[Data extracted from a collection]
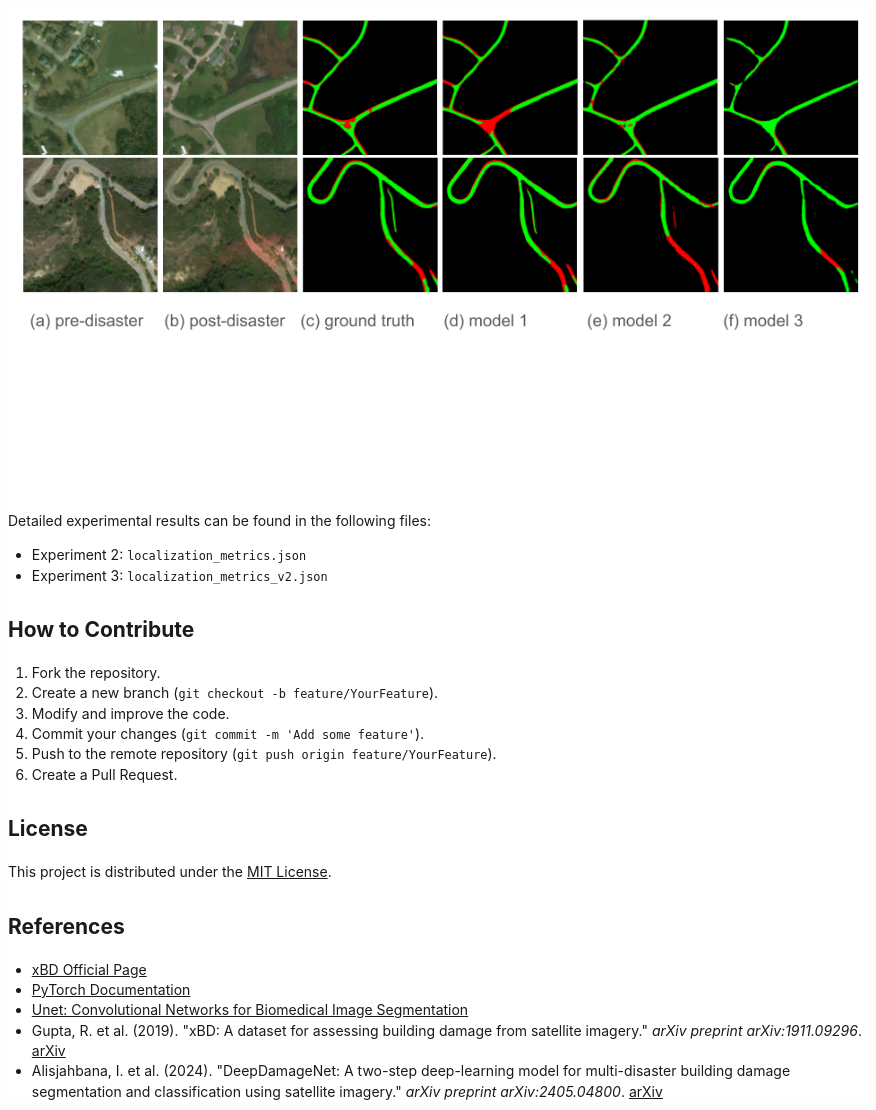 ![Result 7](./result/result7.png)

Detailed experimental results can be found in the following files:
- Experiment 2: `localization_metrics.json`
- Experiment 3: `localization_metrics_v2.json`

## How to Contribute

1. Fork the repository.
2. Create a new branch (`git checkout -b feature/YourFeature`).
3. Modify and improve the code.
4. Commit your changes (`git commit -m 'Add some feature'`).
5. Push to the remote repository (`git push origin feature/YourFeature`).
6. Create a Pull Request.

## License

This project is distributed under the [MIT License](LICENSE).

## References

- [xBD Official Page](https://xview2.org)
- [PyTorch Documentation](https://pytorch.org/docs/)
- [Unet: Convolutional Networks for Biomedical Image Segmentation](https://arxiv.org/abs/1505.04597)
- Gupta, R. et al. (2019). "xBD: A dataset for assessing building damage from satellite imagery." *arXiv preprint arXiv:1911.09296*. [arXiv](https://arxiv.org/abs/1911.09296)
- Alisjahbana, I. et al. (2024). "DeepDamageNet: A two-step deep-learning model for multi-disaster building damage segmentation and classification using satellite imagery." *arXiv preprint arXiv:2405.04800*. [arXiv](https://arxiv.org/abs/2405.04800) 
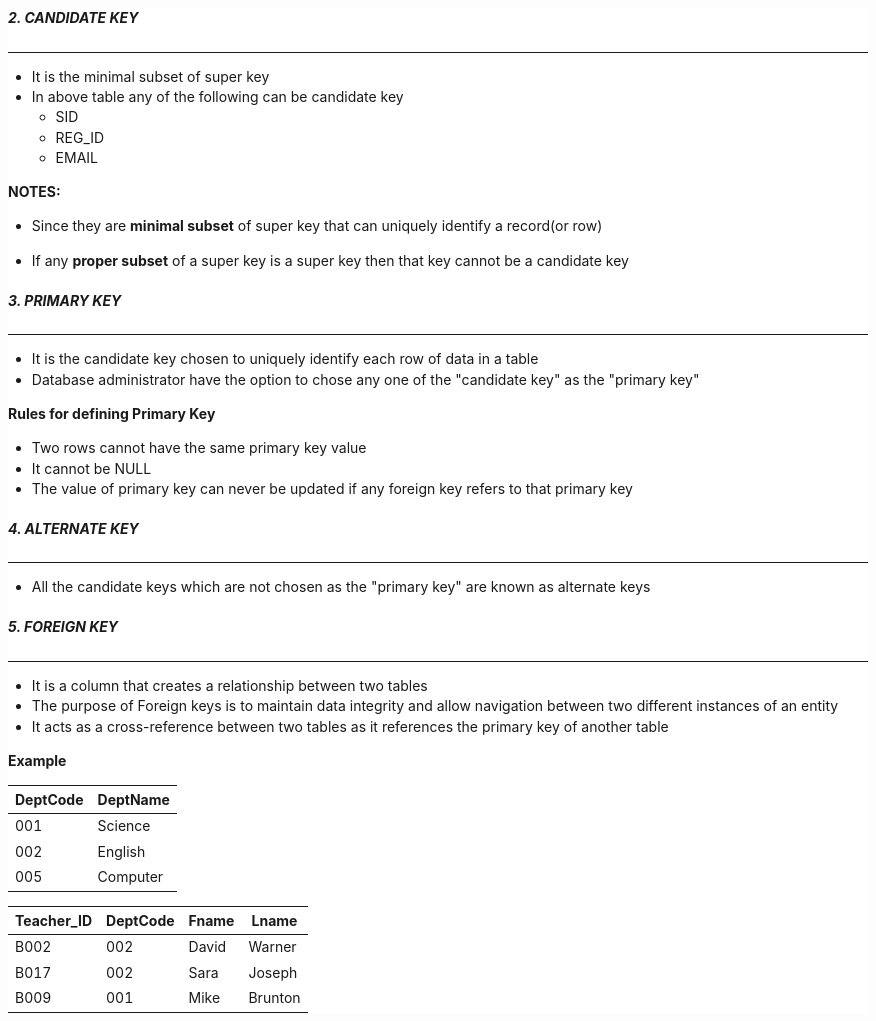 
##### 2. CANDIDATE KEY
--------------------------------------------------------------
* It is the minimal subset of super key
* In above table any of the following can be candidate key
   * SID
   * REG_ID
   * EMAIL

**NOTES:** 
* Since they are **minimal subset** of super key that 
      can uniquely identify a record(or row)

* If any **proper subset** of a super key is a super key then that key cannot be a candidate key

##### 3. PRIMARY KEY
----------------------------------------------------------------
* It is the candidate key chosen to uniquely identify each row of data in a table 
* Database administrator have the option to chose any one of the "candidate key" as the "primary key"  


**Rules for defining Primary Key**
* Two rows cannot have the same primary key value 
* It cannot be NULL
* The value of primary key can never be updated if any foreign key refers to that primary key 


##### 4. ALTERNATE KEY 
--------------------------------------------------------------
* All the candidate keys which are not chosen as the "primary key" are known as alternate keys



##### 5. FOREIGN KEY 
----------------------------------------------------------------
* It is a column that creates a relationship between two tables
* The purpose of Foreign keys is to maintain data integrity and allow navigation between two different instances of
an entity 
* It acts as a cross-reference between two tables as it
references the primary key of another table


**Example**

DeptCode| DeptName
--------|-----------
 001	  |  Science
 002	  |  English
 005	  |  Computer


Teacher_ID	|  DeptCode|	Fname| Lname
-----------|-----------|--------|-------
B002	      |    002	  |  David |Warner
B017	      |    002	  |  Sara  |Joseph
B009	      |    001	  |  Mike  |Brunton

* _Brief_: The records must be restated word for word, apart from any images.

* _Output_:
 ![Result 7](./result/result7.png)

Detailed experimental results can be found in the following files:
- Experiment 2: `localization_metrics.json`
- Experiment 3: `localization_metrics_v2.json`

## How to Contribute

1. Fork the repository.
2. Create a new branch (`git checkout -b feature/YourFeature`).
3. Modify and improve the code.
4. Commit your changes (`git commit -m 'Add some feature'`).
5. Push to the remote repository (`git push origin feature/YourFeature`).
6. Create a Pull Request.

## License

This project is distributed under the [MIT License](LICENSE).

## References

- [xBD Official Page](https://xview2.org)
- [PyTorch Documentation](https://pytorch.org/docs/)
- [Unet: Convolutional Networks for Biomedical Image Segmentation](https://arxiv.org/abs/1505.04597)
- Gupta, R. et al. (2019). "xBD: A dataset for assessing building damage from satellite imagery." *arXiv preprint arXiv:1911.09296*. [arXiv](https://arxiv.org/abs/1911.09296)
- Alisjahbana, I. et al. (2024). "DeepDamageNet: A two-step deep-learning model for multi-disaster building damage segmentation and classification using satellite imagery." *arXiv preprint arXiv:2405.04800*. [arXiv](https://arxiv.org/abs/2405.04800) 
##### 2. CANDIDATE KEY
--------------------------------------------------------------
* It is the minimal subset of super key
* In above table any of the following can be candidate key
   * SID
   * REG_ID
   * EMAIL

**NOTES:** 
* Since they are **minimal subset** of super key that 
      can uniquely identify a record(or row)

* If any **proper subset** of a super key is a super key then that key cannot be a candidate key

##### 3. PRIMARY KEY
----------------------------------------------------------------
* It is the candidate key chosen to uniquely identify each row of data in a table 
* Database administrator have the option to chose any one of the "candidate key" as the "primary key"  


**Rules for defining Primary Key**
* Two rows cannot have the same primary key value 
* It cannot be NULL
* The value of primary key can never be updated if any foreign key refers to that primary key 


##### 4. ALTERNATE KEY 
--------------------------------------------------------------
* All the candidate keys which are not chosen as the "primary key" are known as alternate keys



##### 5. FOREIGN KEY 
----------------------------------------------------------------
* It is a column that creates a relationship between two tables
* The purpose of Foreign keys is to maintain data integrity and allow navigation between two different instances of
an entity 
* It acts as a cross-reference between two tables as it
references the primary key of another table


**Example**

DeptCode| DeptName
--------|-----------
 001	  |  Science
 002	  |  English
 005	  |  Computer


Teacher_ID	|  DeptCode|	Fname| Lname
-----------|-----------|--------|-------
B002	      |    002	  |  David |Warner
B017	      |    002	  |  Sara  |Joseph
B009	      |    001	  |  Mike  |Brunton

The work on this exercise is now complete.